Items listed in a dataset
+++++
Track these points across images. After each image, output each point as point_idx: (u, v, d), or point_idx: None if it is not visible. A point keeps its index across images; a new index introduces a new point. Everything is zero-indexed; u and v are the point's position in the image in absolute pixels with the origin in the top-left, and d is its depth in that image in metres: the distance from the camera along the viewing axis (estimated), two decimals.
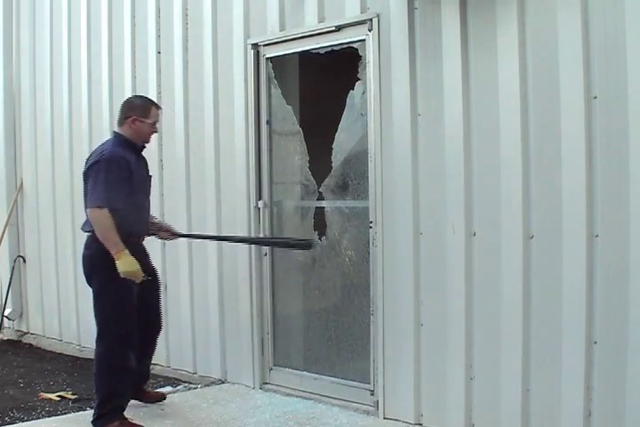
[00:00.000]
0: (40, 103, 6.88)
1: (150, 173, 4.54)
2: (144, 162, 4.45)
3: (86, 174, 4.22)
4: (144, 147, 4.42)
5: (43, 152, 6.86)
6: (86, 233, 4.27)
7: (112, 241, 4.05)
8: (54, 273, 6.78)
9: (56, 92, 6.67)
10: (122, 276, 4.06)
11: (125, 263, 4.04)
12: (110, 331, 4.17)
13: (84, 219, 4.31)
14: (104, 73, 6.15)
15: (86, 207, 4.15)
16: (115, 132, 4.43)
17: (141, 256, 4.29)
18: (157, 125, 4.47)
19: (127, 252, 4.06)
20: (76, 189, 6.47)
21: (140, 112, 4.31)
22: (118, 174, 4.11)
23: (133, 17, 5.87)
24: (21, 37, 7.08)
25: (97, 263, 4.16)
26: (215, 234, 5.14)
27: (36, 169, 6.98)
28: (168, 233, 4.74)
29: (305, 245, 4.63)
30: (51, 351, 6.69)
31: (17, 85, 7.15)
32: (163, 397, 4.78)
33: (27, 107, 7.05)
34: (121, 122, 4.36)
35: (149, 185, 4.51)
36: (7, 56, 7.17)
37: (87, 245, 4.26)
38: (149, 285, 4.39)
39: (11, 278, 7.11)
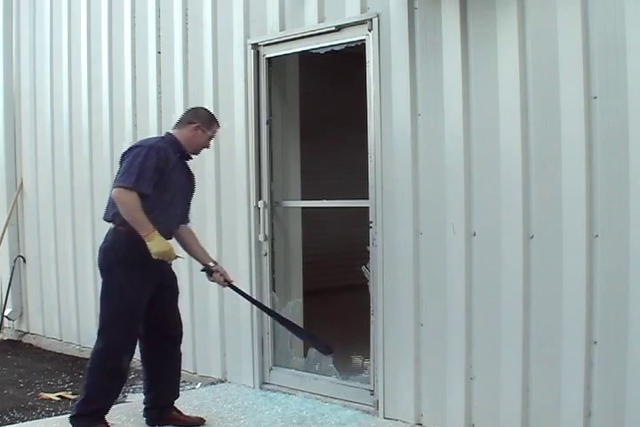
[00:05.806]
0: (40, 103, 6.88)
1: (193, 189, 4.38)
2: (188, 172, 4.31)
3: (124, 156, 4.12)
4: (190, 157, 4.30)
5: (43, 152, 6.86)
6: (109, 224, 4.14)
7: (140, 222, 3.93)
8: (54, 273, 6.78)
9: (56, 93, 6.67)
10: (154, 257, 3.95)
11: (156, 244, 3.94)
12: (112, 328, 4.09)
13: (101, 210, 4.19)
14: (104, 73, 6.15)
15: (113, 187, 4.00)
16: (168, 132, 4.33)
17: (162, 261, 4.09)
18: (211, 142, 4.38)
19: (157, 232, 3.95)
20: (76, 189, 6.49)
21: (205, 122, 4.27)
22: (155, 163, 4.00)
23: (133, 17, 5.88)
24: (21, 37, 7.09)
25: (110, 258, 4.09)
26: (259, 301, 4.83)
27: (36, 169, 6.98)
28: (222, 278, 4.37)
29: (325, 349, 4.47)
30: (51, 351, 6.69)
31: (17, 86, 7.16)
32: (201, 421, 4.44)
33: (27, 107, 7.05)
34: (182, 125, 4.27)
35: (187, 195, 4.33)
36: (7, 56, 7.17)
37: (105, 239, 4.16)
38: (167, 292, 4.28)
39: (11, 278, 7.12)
+++++
§ **Exercise instructions**: Retype each entry above character for character; pictures stay out.

§ **Answer section**:
Track these points across images. After each image, output each point as point_idx: (u, v, d), or point_idx: None if it is not visible. A point keeps its index across images; a new index introduces a new point. Everything is zero-indexed; u and v are the point's position in the image in absolute pixels with the origin in the top-left, and d is its depth in that image in metres: the distance from the camera along the viewing axis (estimated), two decimals.
[00:00.000]
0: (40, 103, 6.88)
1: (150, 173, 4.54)
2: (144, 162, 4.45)
3: (86, 174, 4.22)
4: (144, 147, 4.42)
5: (43, 152, 6.86)
6: (86, 233, 4.27)
7: (112, 241, 4.05)
8: (54, 273, 6.78)
9: (56, 92, 6.67)
10: (122, 276, 4.06)
11: (125, 263, 4.04)
12: (110, 331, 4.17)
13: (84, 219, 4.31)
14: (104, 73, 6.15)
15: (86, 207, 4.15)
16: (115, 132, 4.43)
17: (141, 256, 4.29)
18: (157, 125, 4.47)
19: (127, 252, 4.06)
20: (76, 189, 6.47)
21: (140, 112, 4.31)
22: (118, 174, 4.11)
23: (133, 17, 5.87)
24: (21, 37, 7.08)
25: (97, 263, 4.16)
26: (215, 234, 5.14)
27: (36, 169, 6.98)
28: (168, 233, 4.74)
29: (305, 245, 4.63)
30: (51, 351, 6.69)
31: (17, 85, 7.15)
32: (163, 397, 4.78)
33: (27, 107, 7.05)
34: (121, 122, 4.36)
35: (149, 185, 4.51)
36: (7, 56, 7.17)
37: (87, 245, 4.26)
38: (149, 285, 4.39)
39: (11, 278, 7.11)
[00:05.806]
0: (40, 103, 6.88)
1: (193, 189, 4.38)
2: (188, 172, 4.31)
3: (124, 156, 4.12)
4: (190, 157, 4.30)
5: (43, 152, 6.86)
6: (109, 224, 4.14)
7: (140, 222, 3.93)
8: (54, 273, 6.78)
9: (56, 93, 6.67)
10: (154, 257, 3.95)
11: (156, 244, 3.94)
12: (112, 328, 4.09)
13: (101, 210, 4.19)
14: (104, 73, 6.15)
15: (113, 187, 4.00)
16: (168, 132, 4.33)
17: (162, 261, 4.09)
18: (211, 142, 4.38)
19: (157, 232, 3.95)
20: (76, 189, 6.49)
21: (205, 122, 4.27)
22: (155, 163, 4.00)
23: (133, 17, 5.88)
24: (21, 37, 7.09)
25: (110, 258, 4.09)
26: (259, 301, 4.83)
27: (36, 169, 6.98)
28: (222, 278, 4.37)
29: (325, 349, 4.47)
30: (51, 351, 6.69)
31: (17, 86, 7.16)
32: (201, 421, 4.44)
33: (27, 107, 7.05)
34: (182, 125, 4.27)
35: (187, 195, 4.33)
36: (7, 56, 7.17)
37: (105, 239, 4.16)
38: (167, 292, 4.28)
39: (11, 278, 7.12)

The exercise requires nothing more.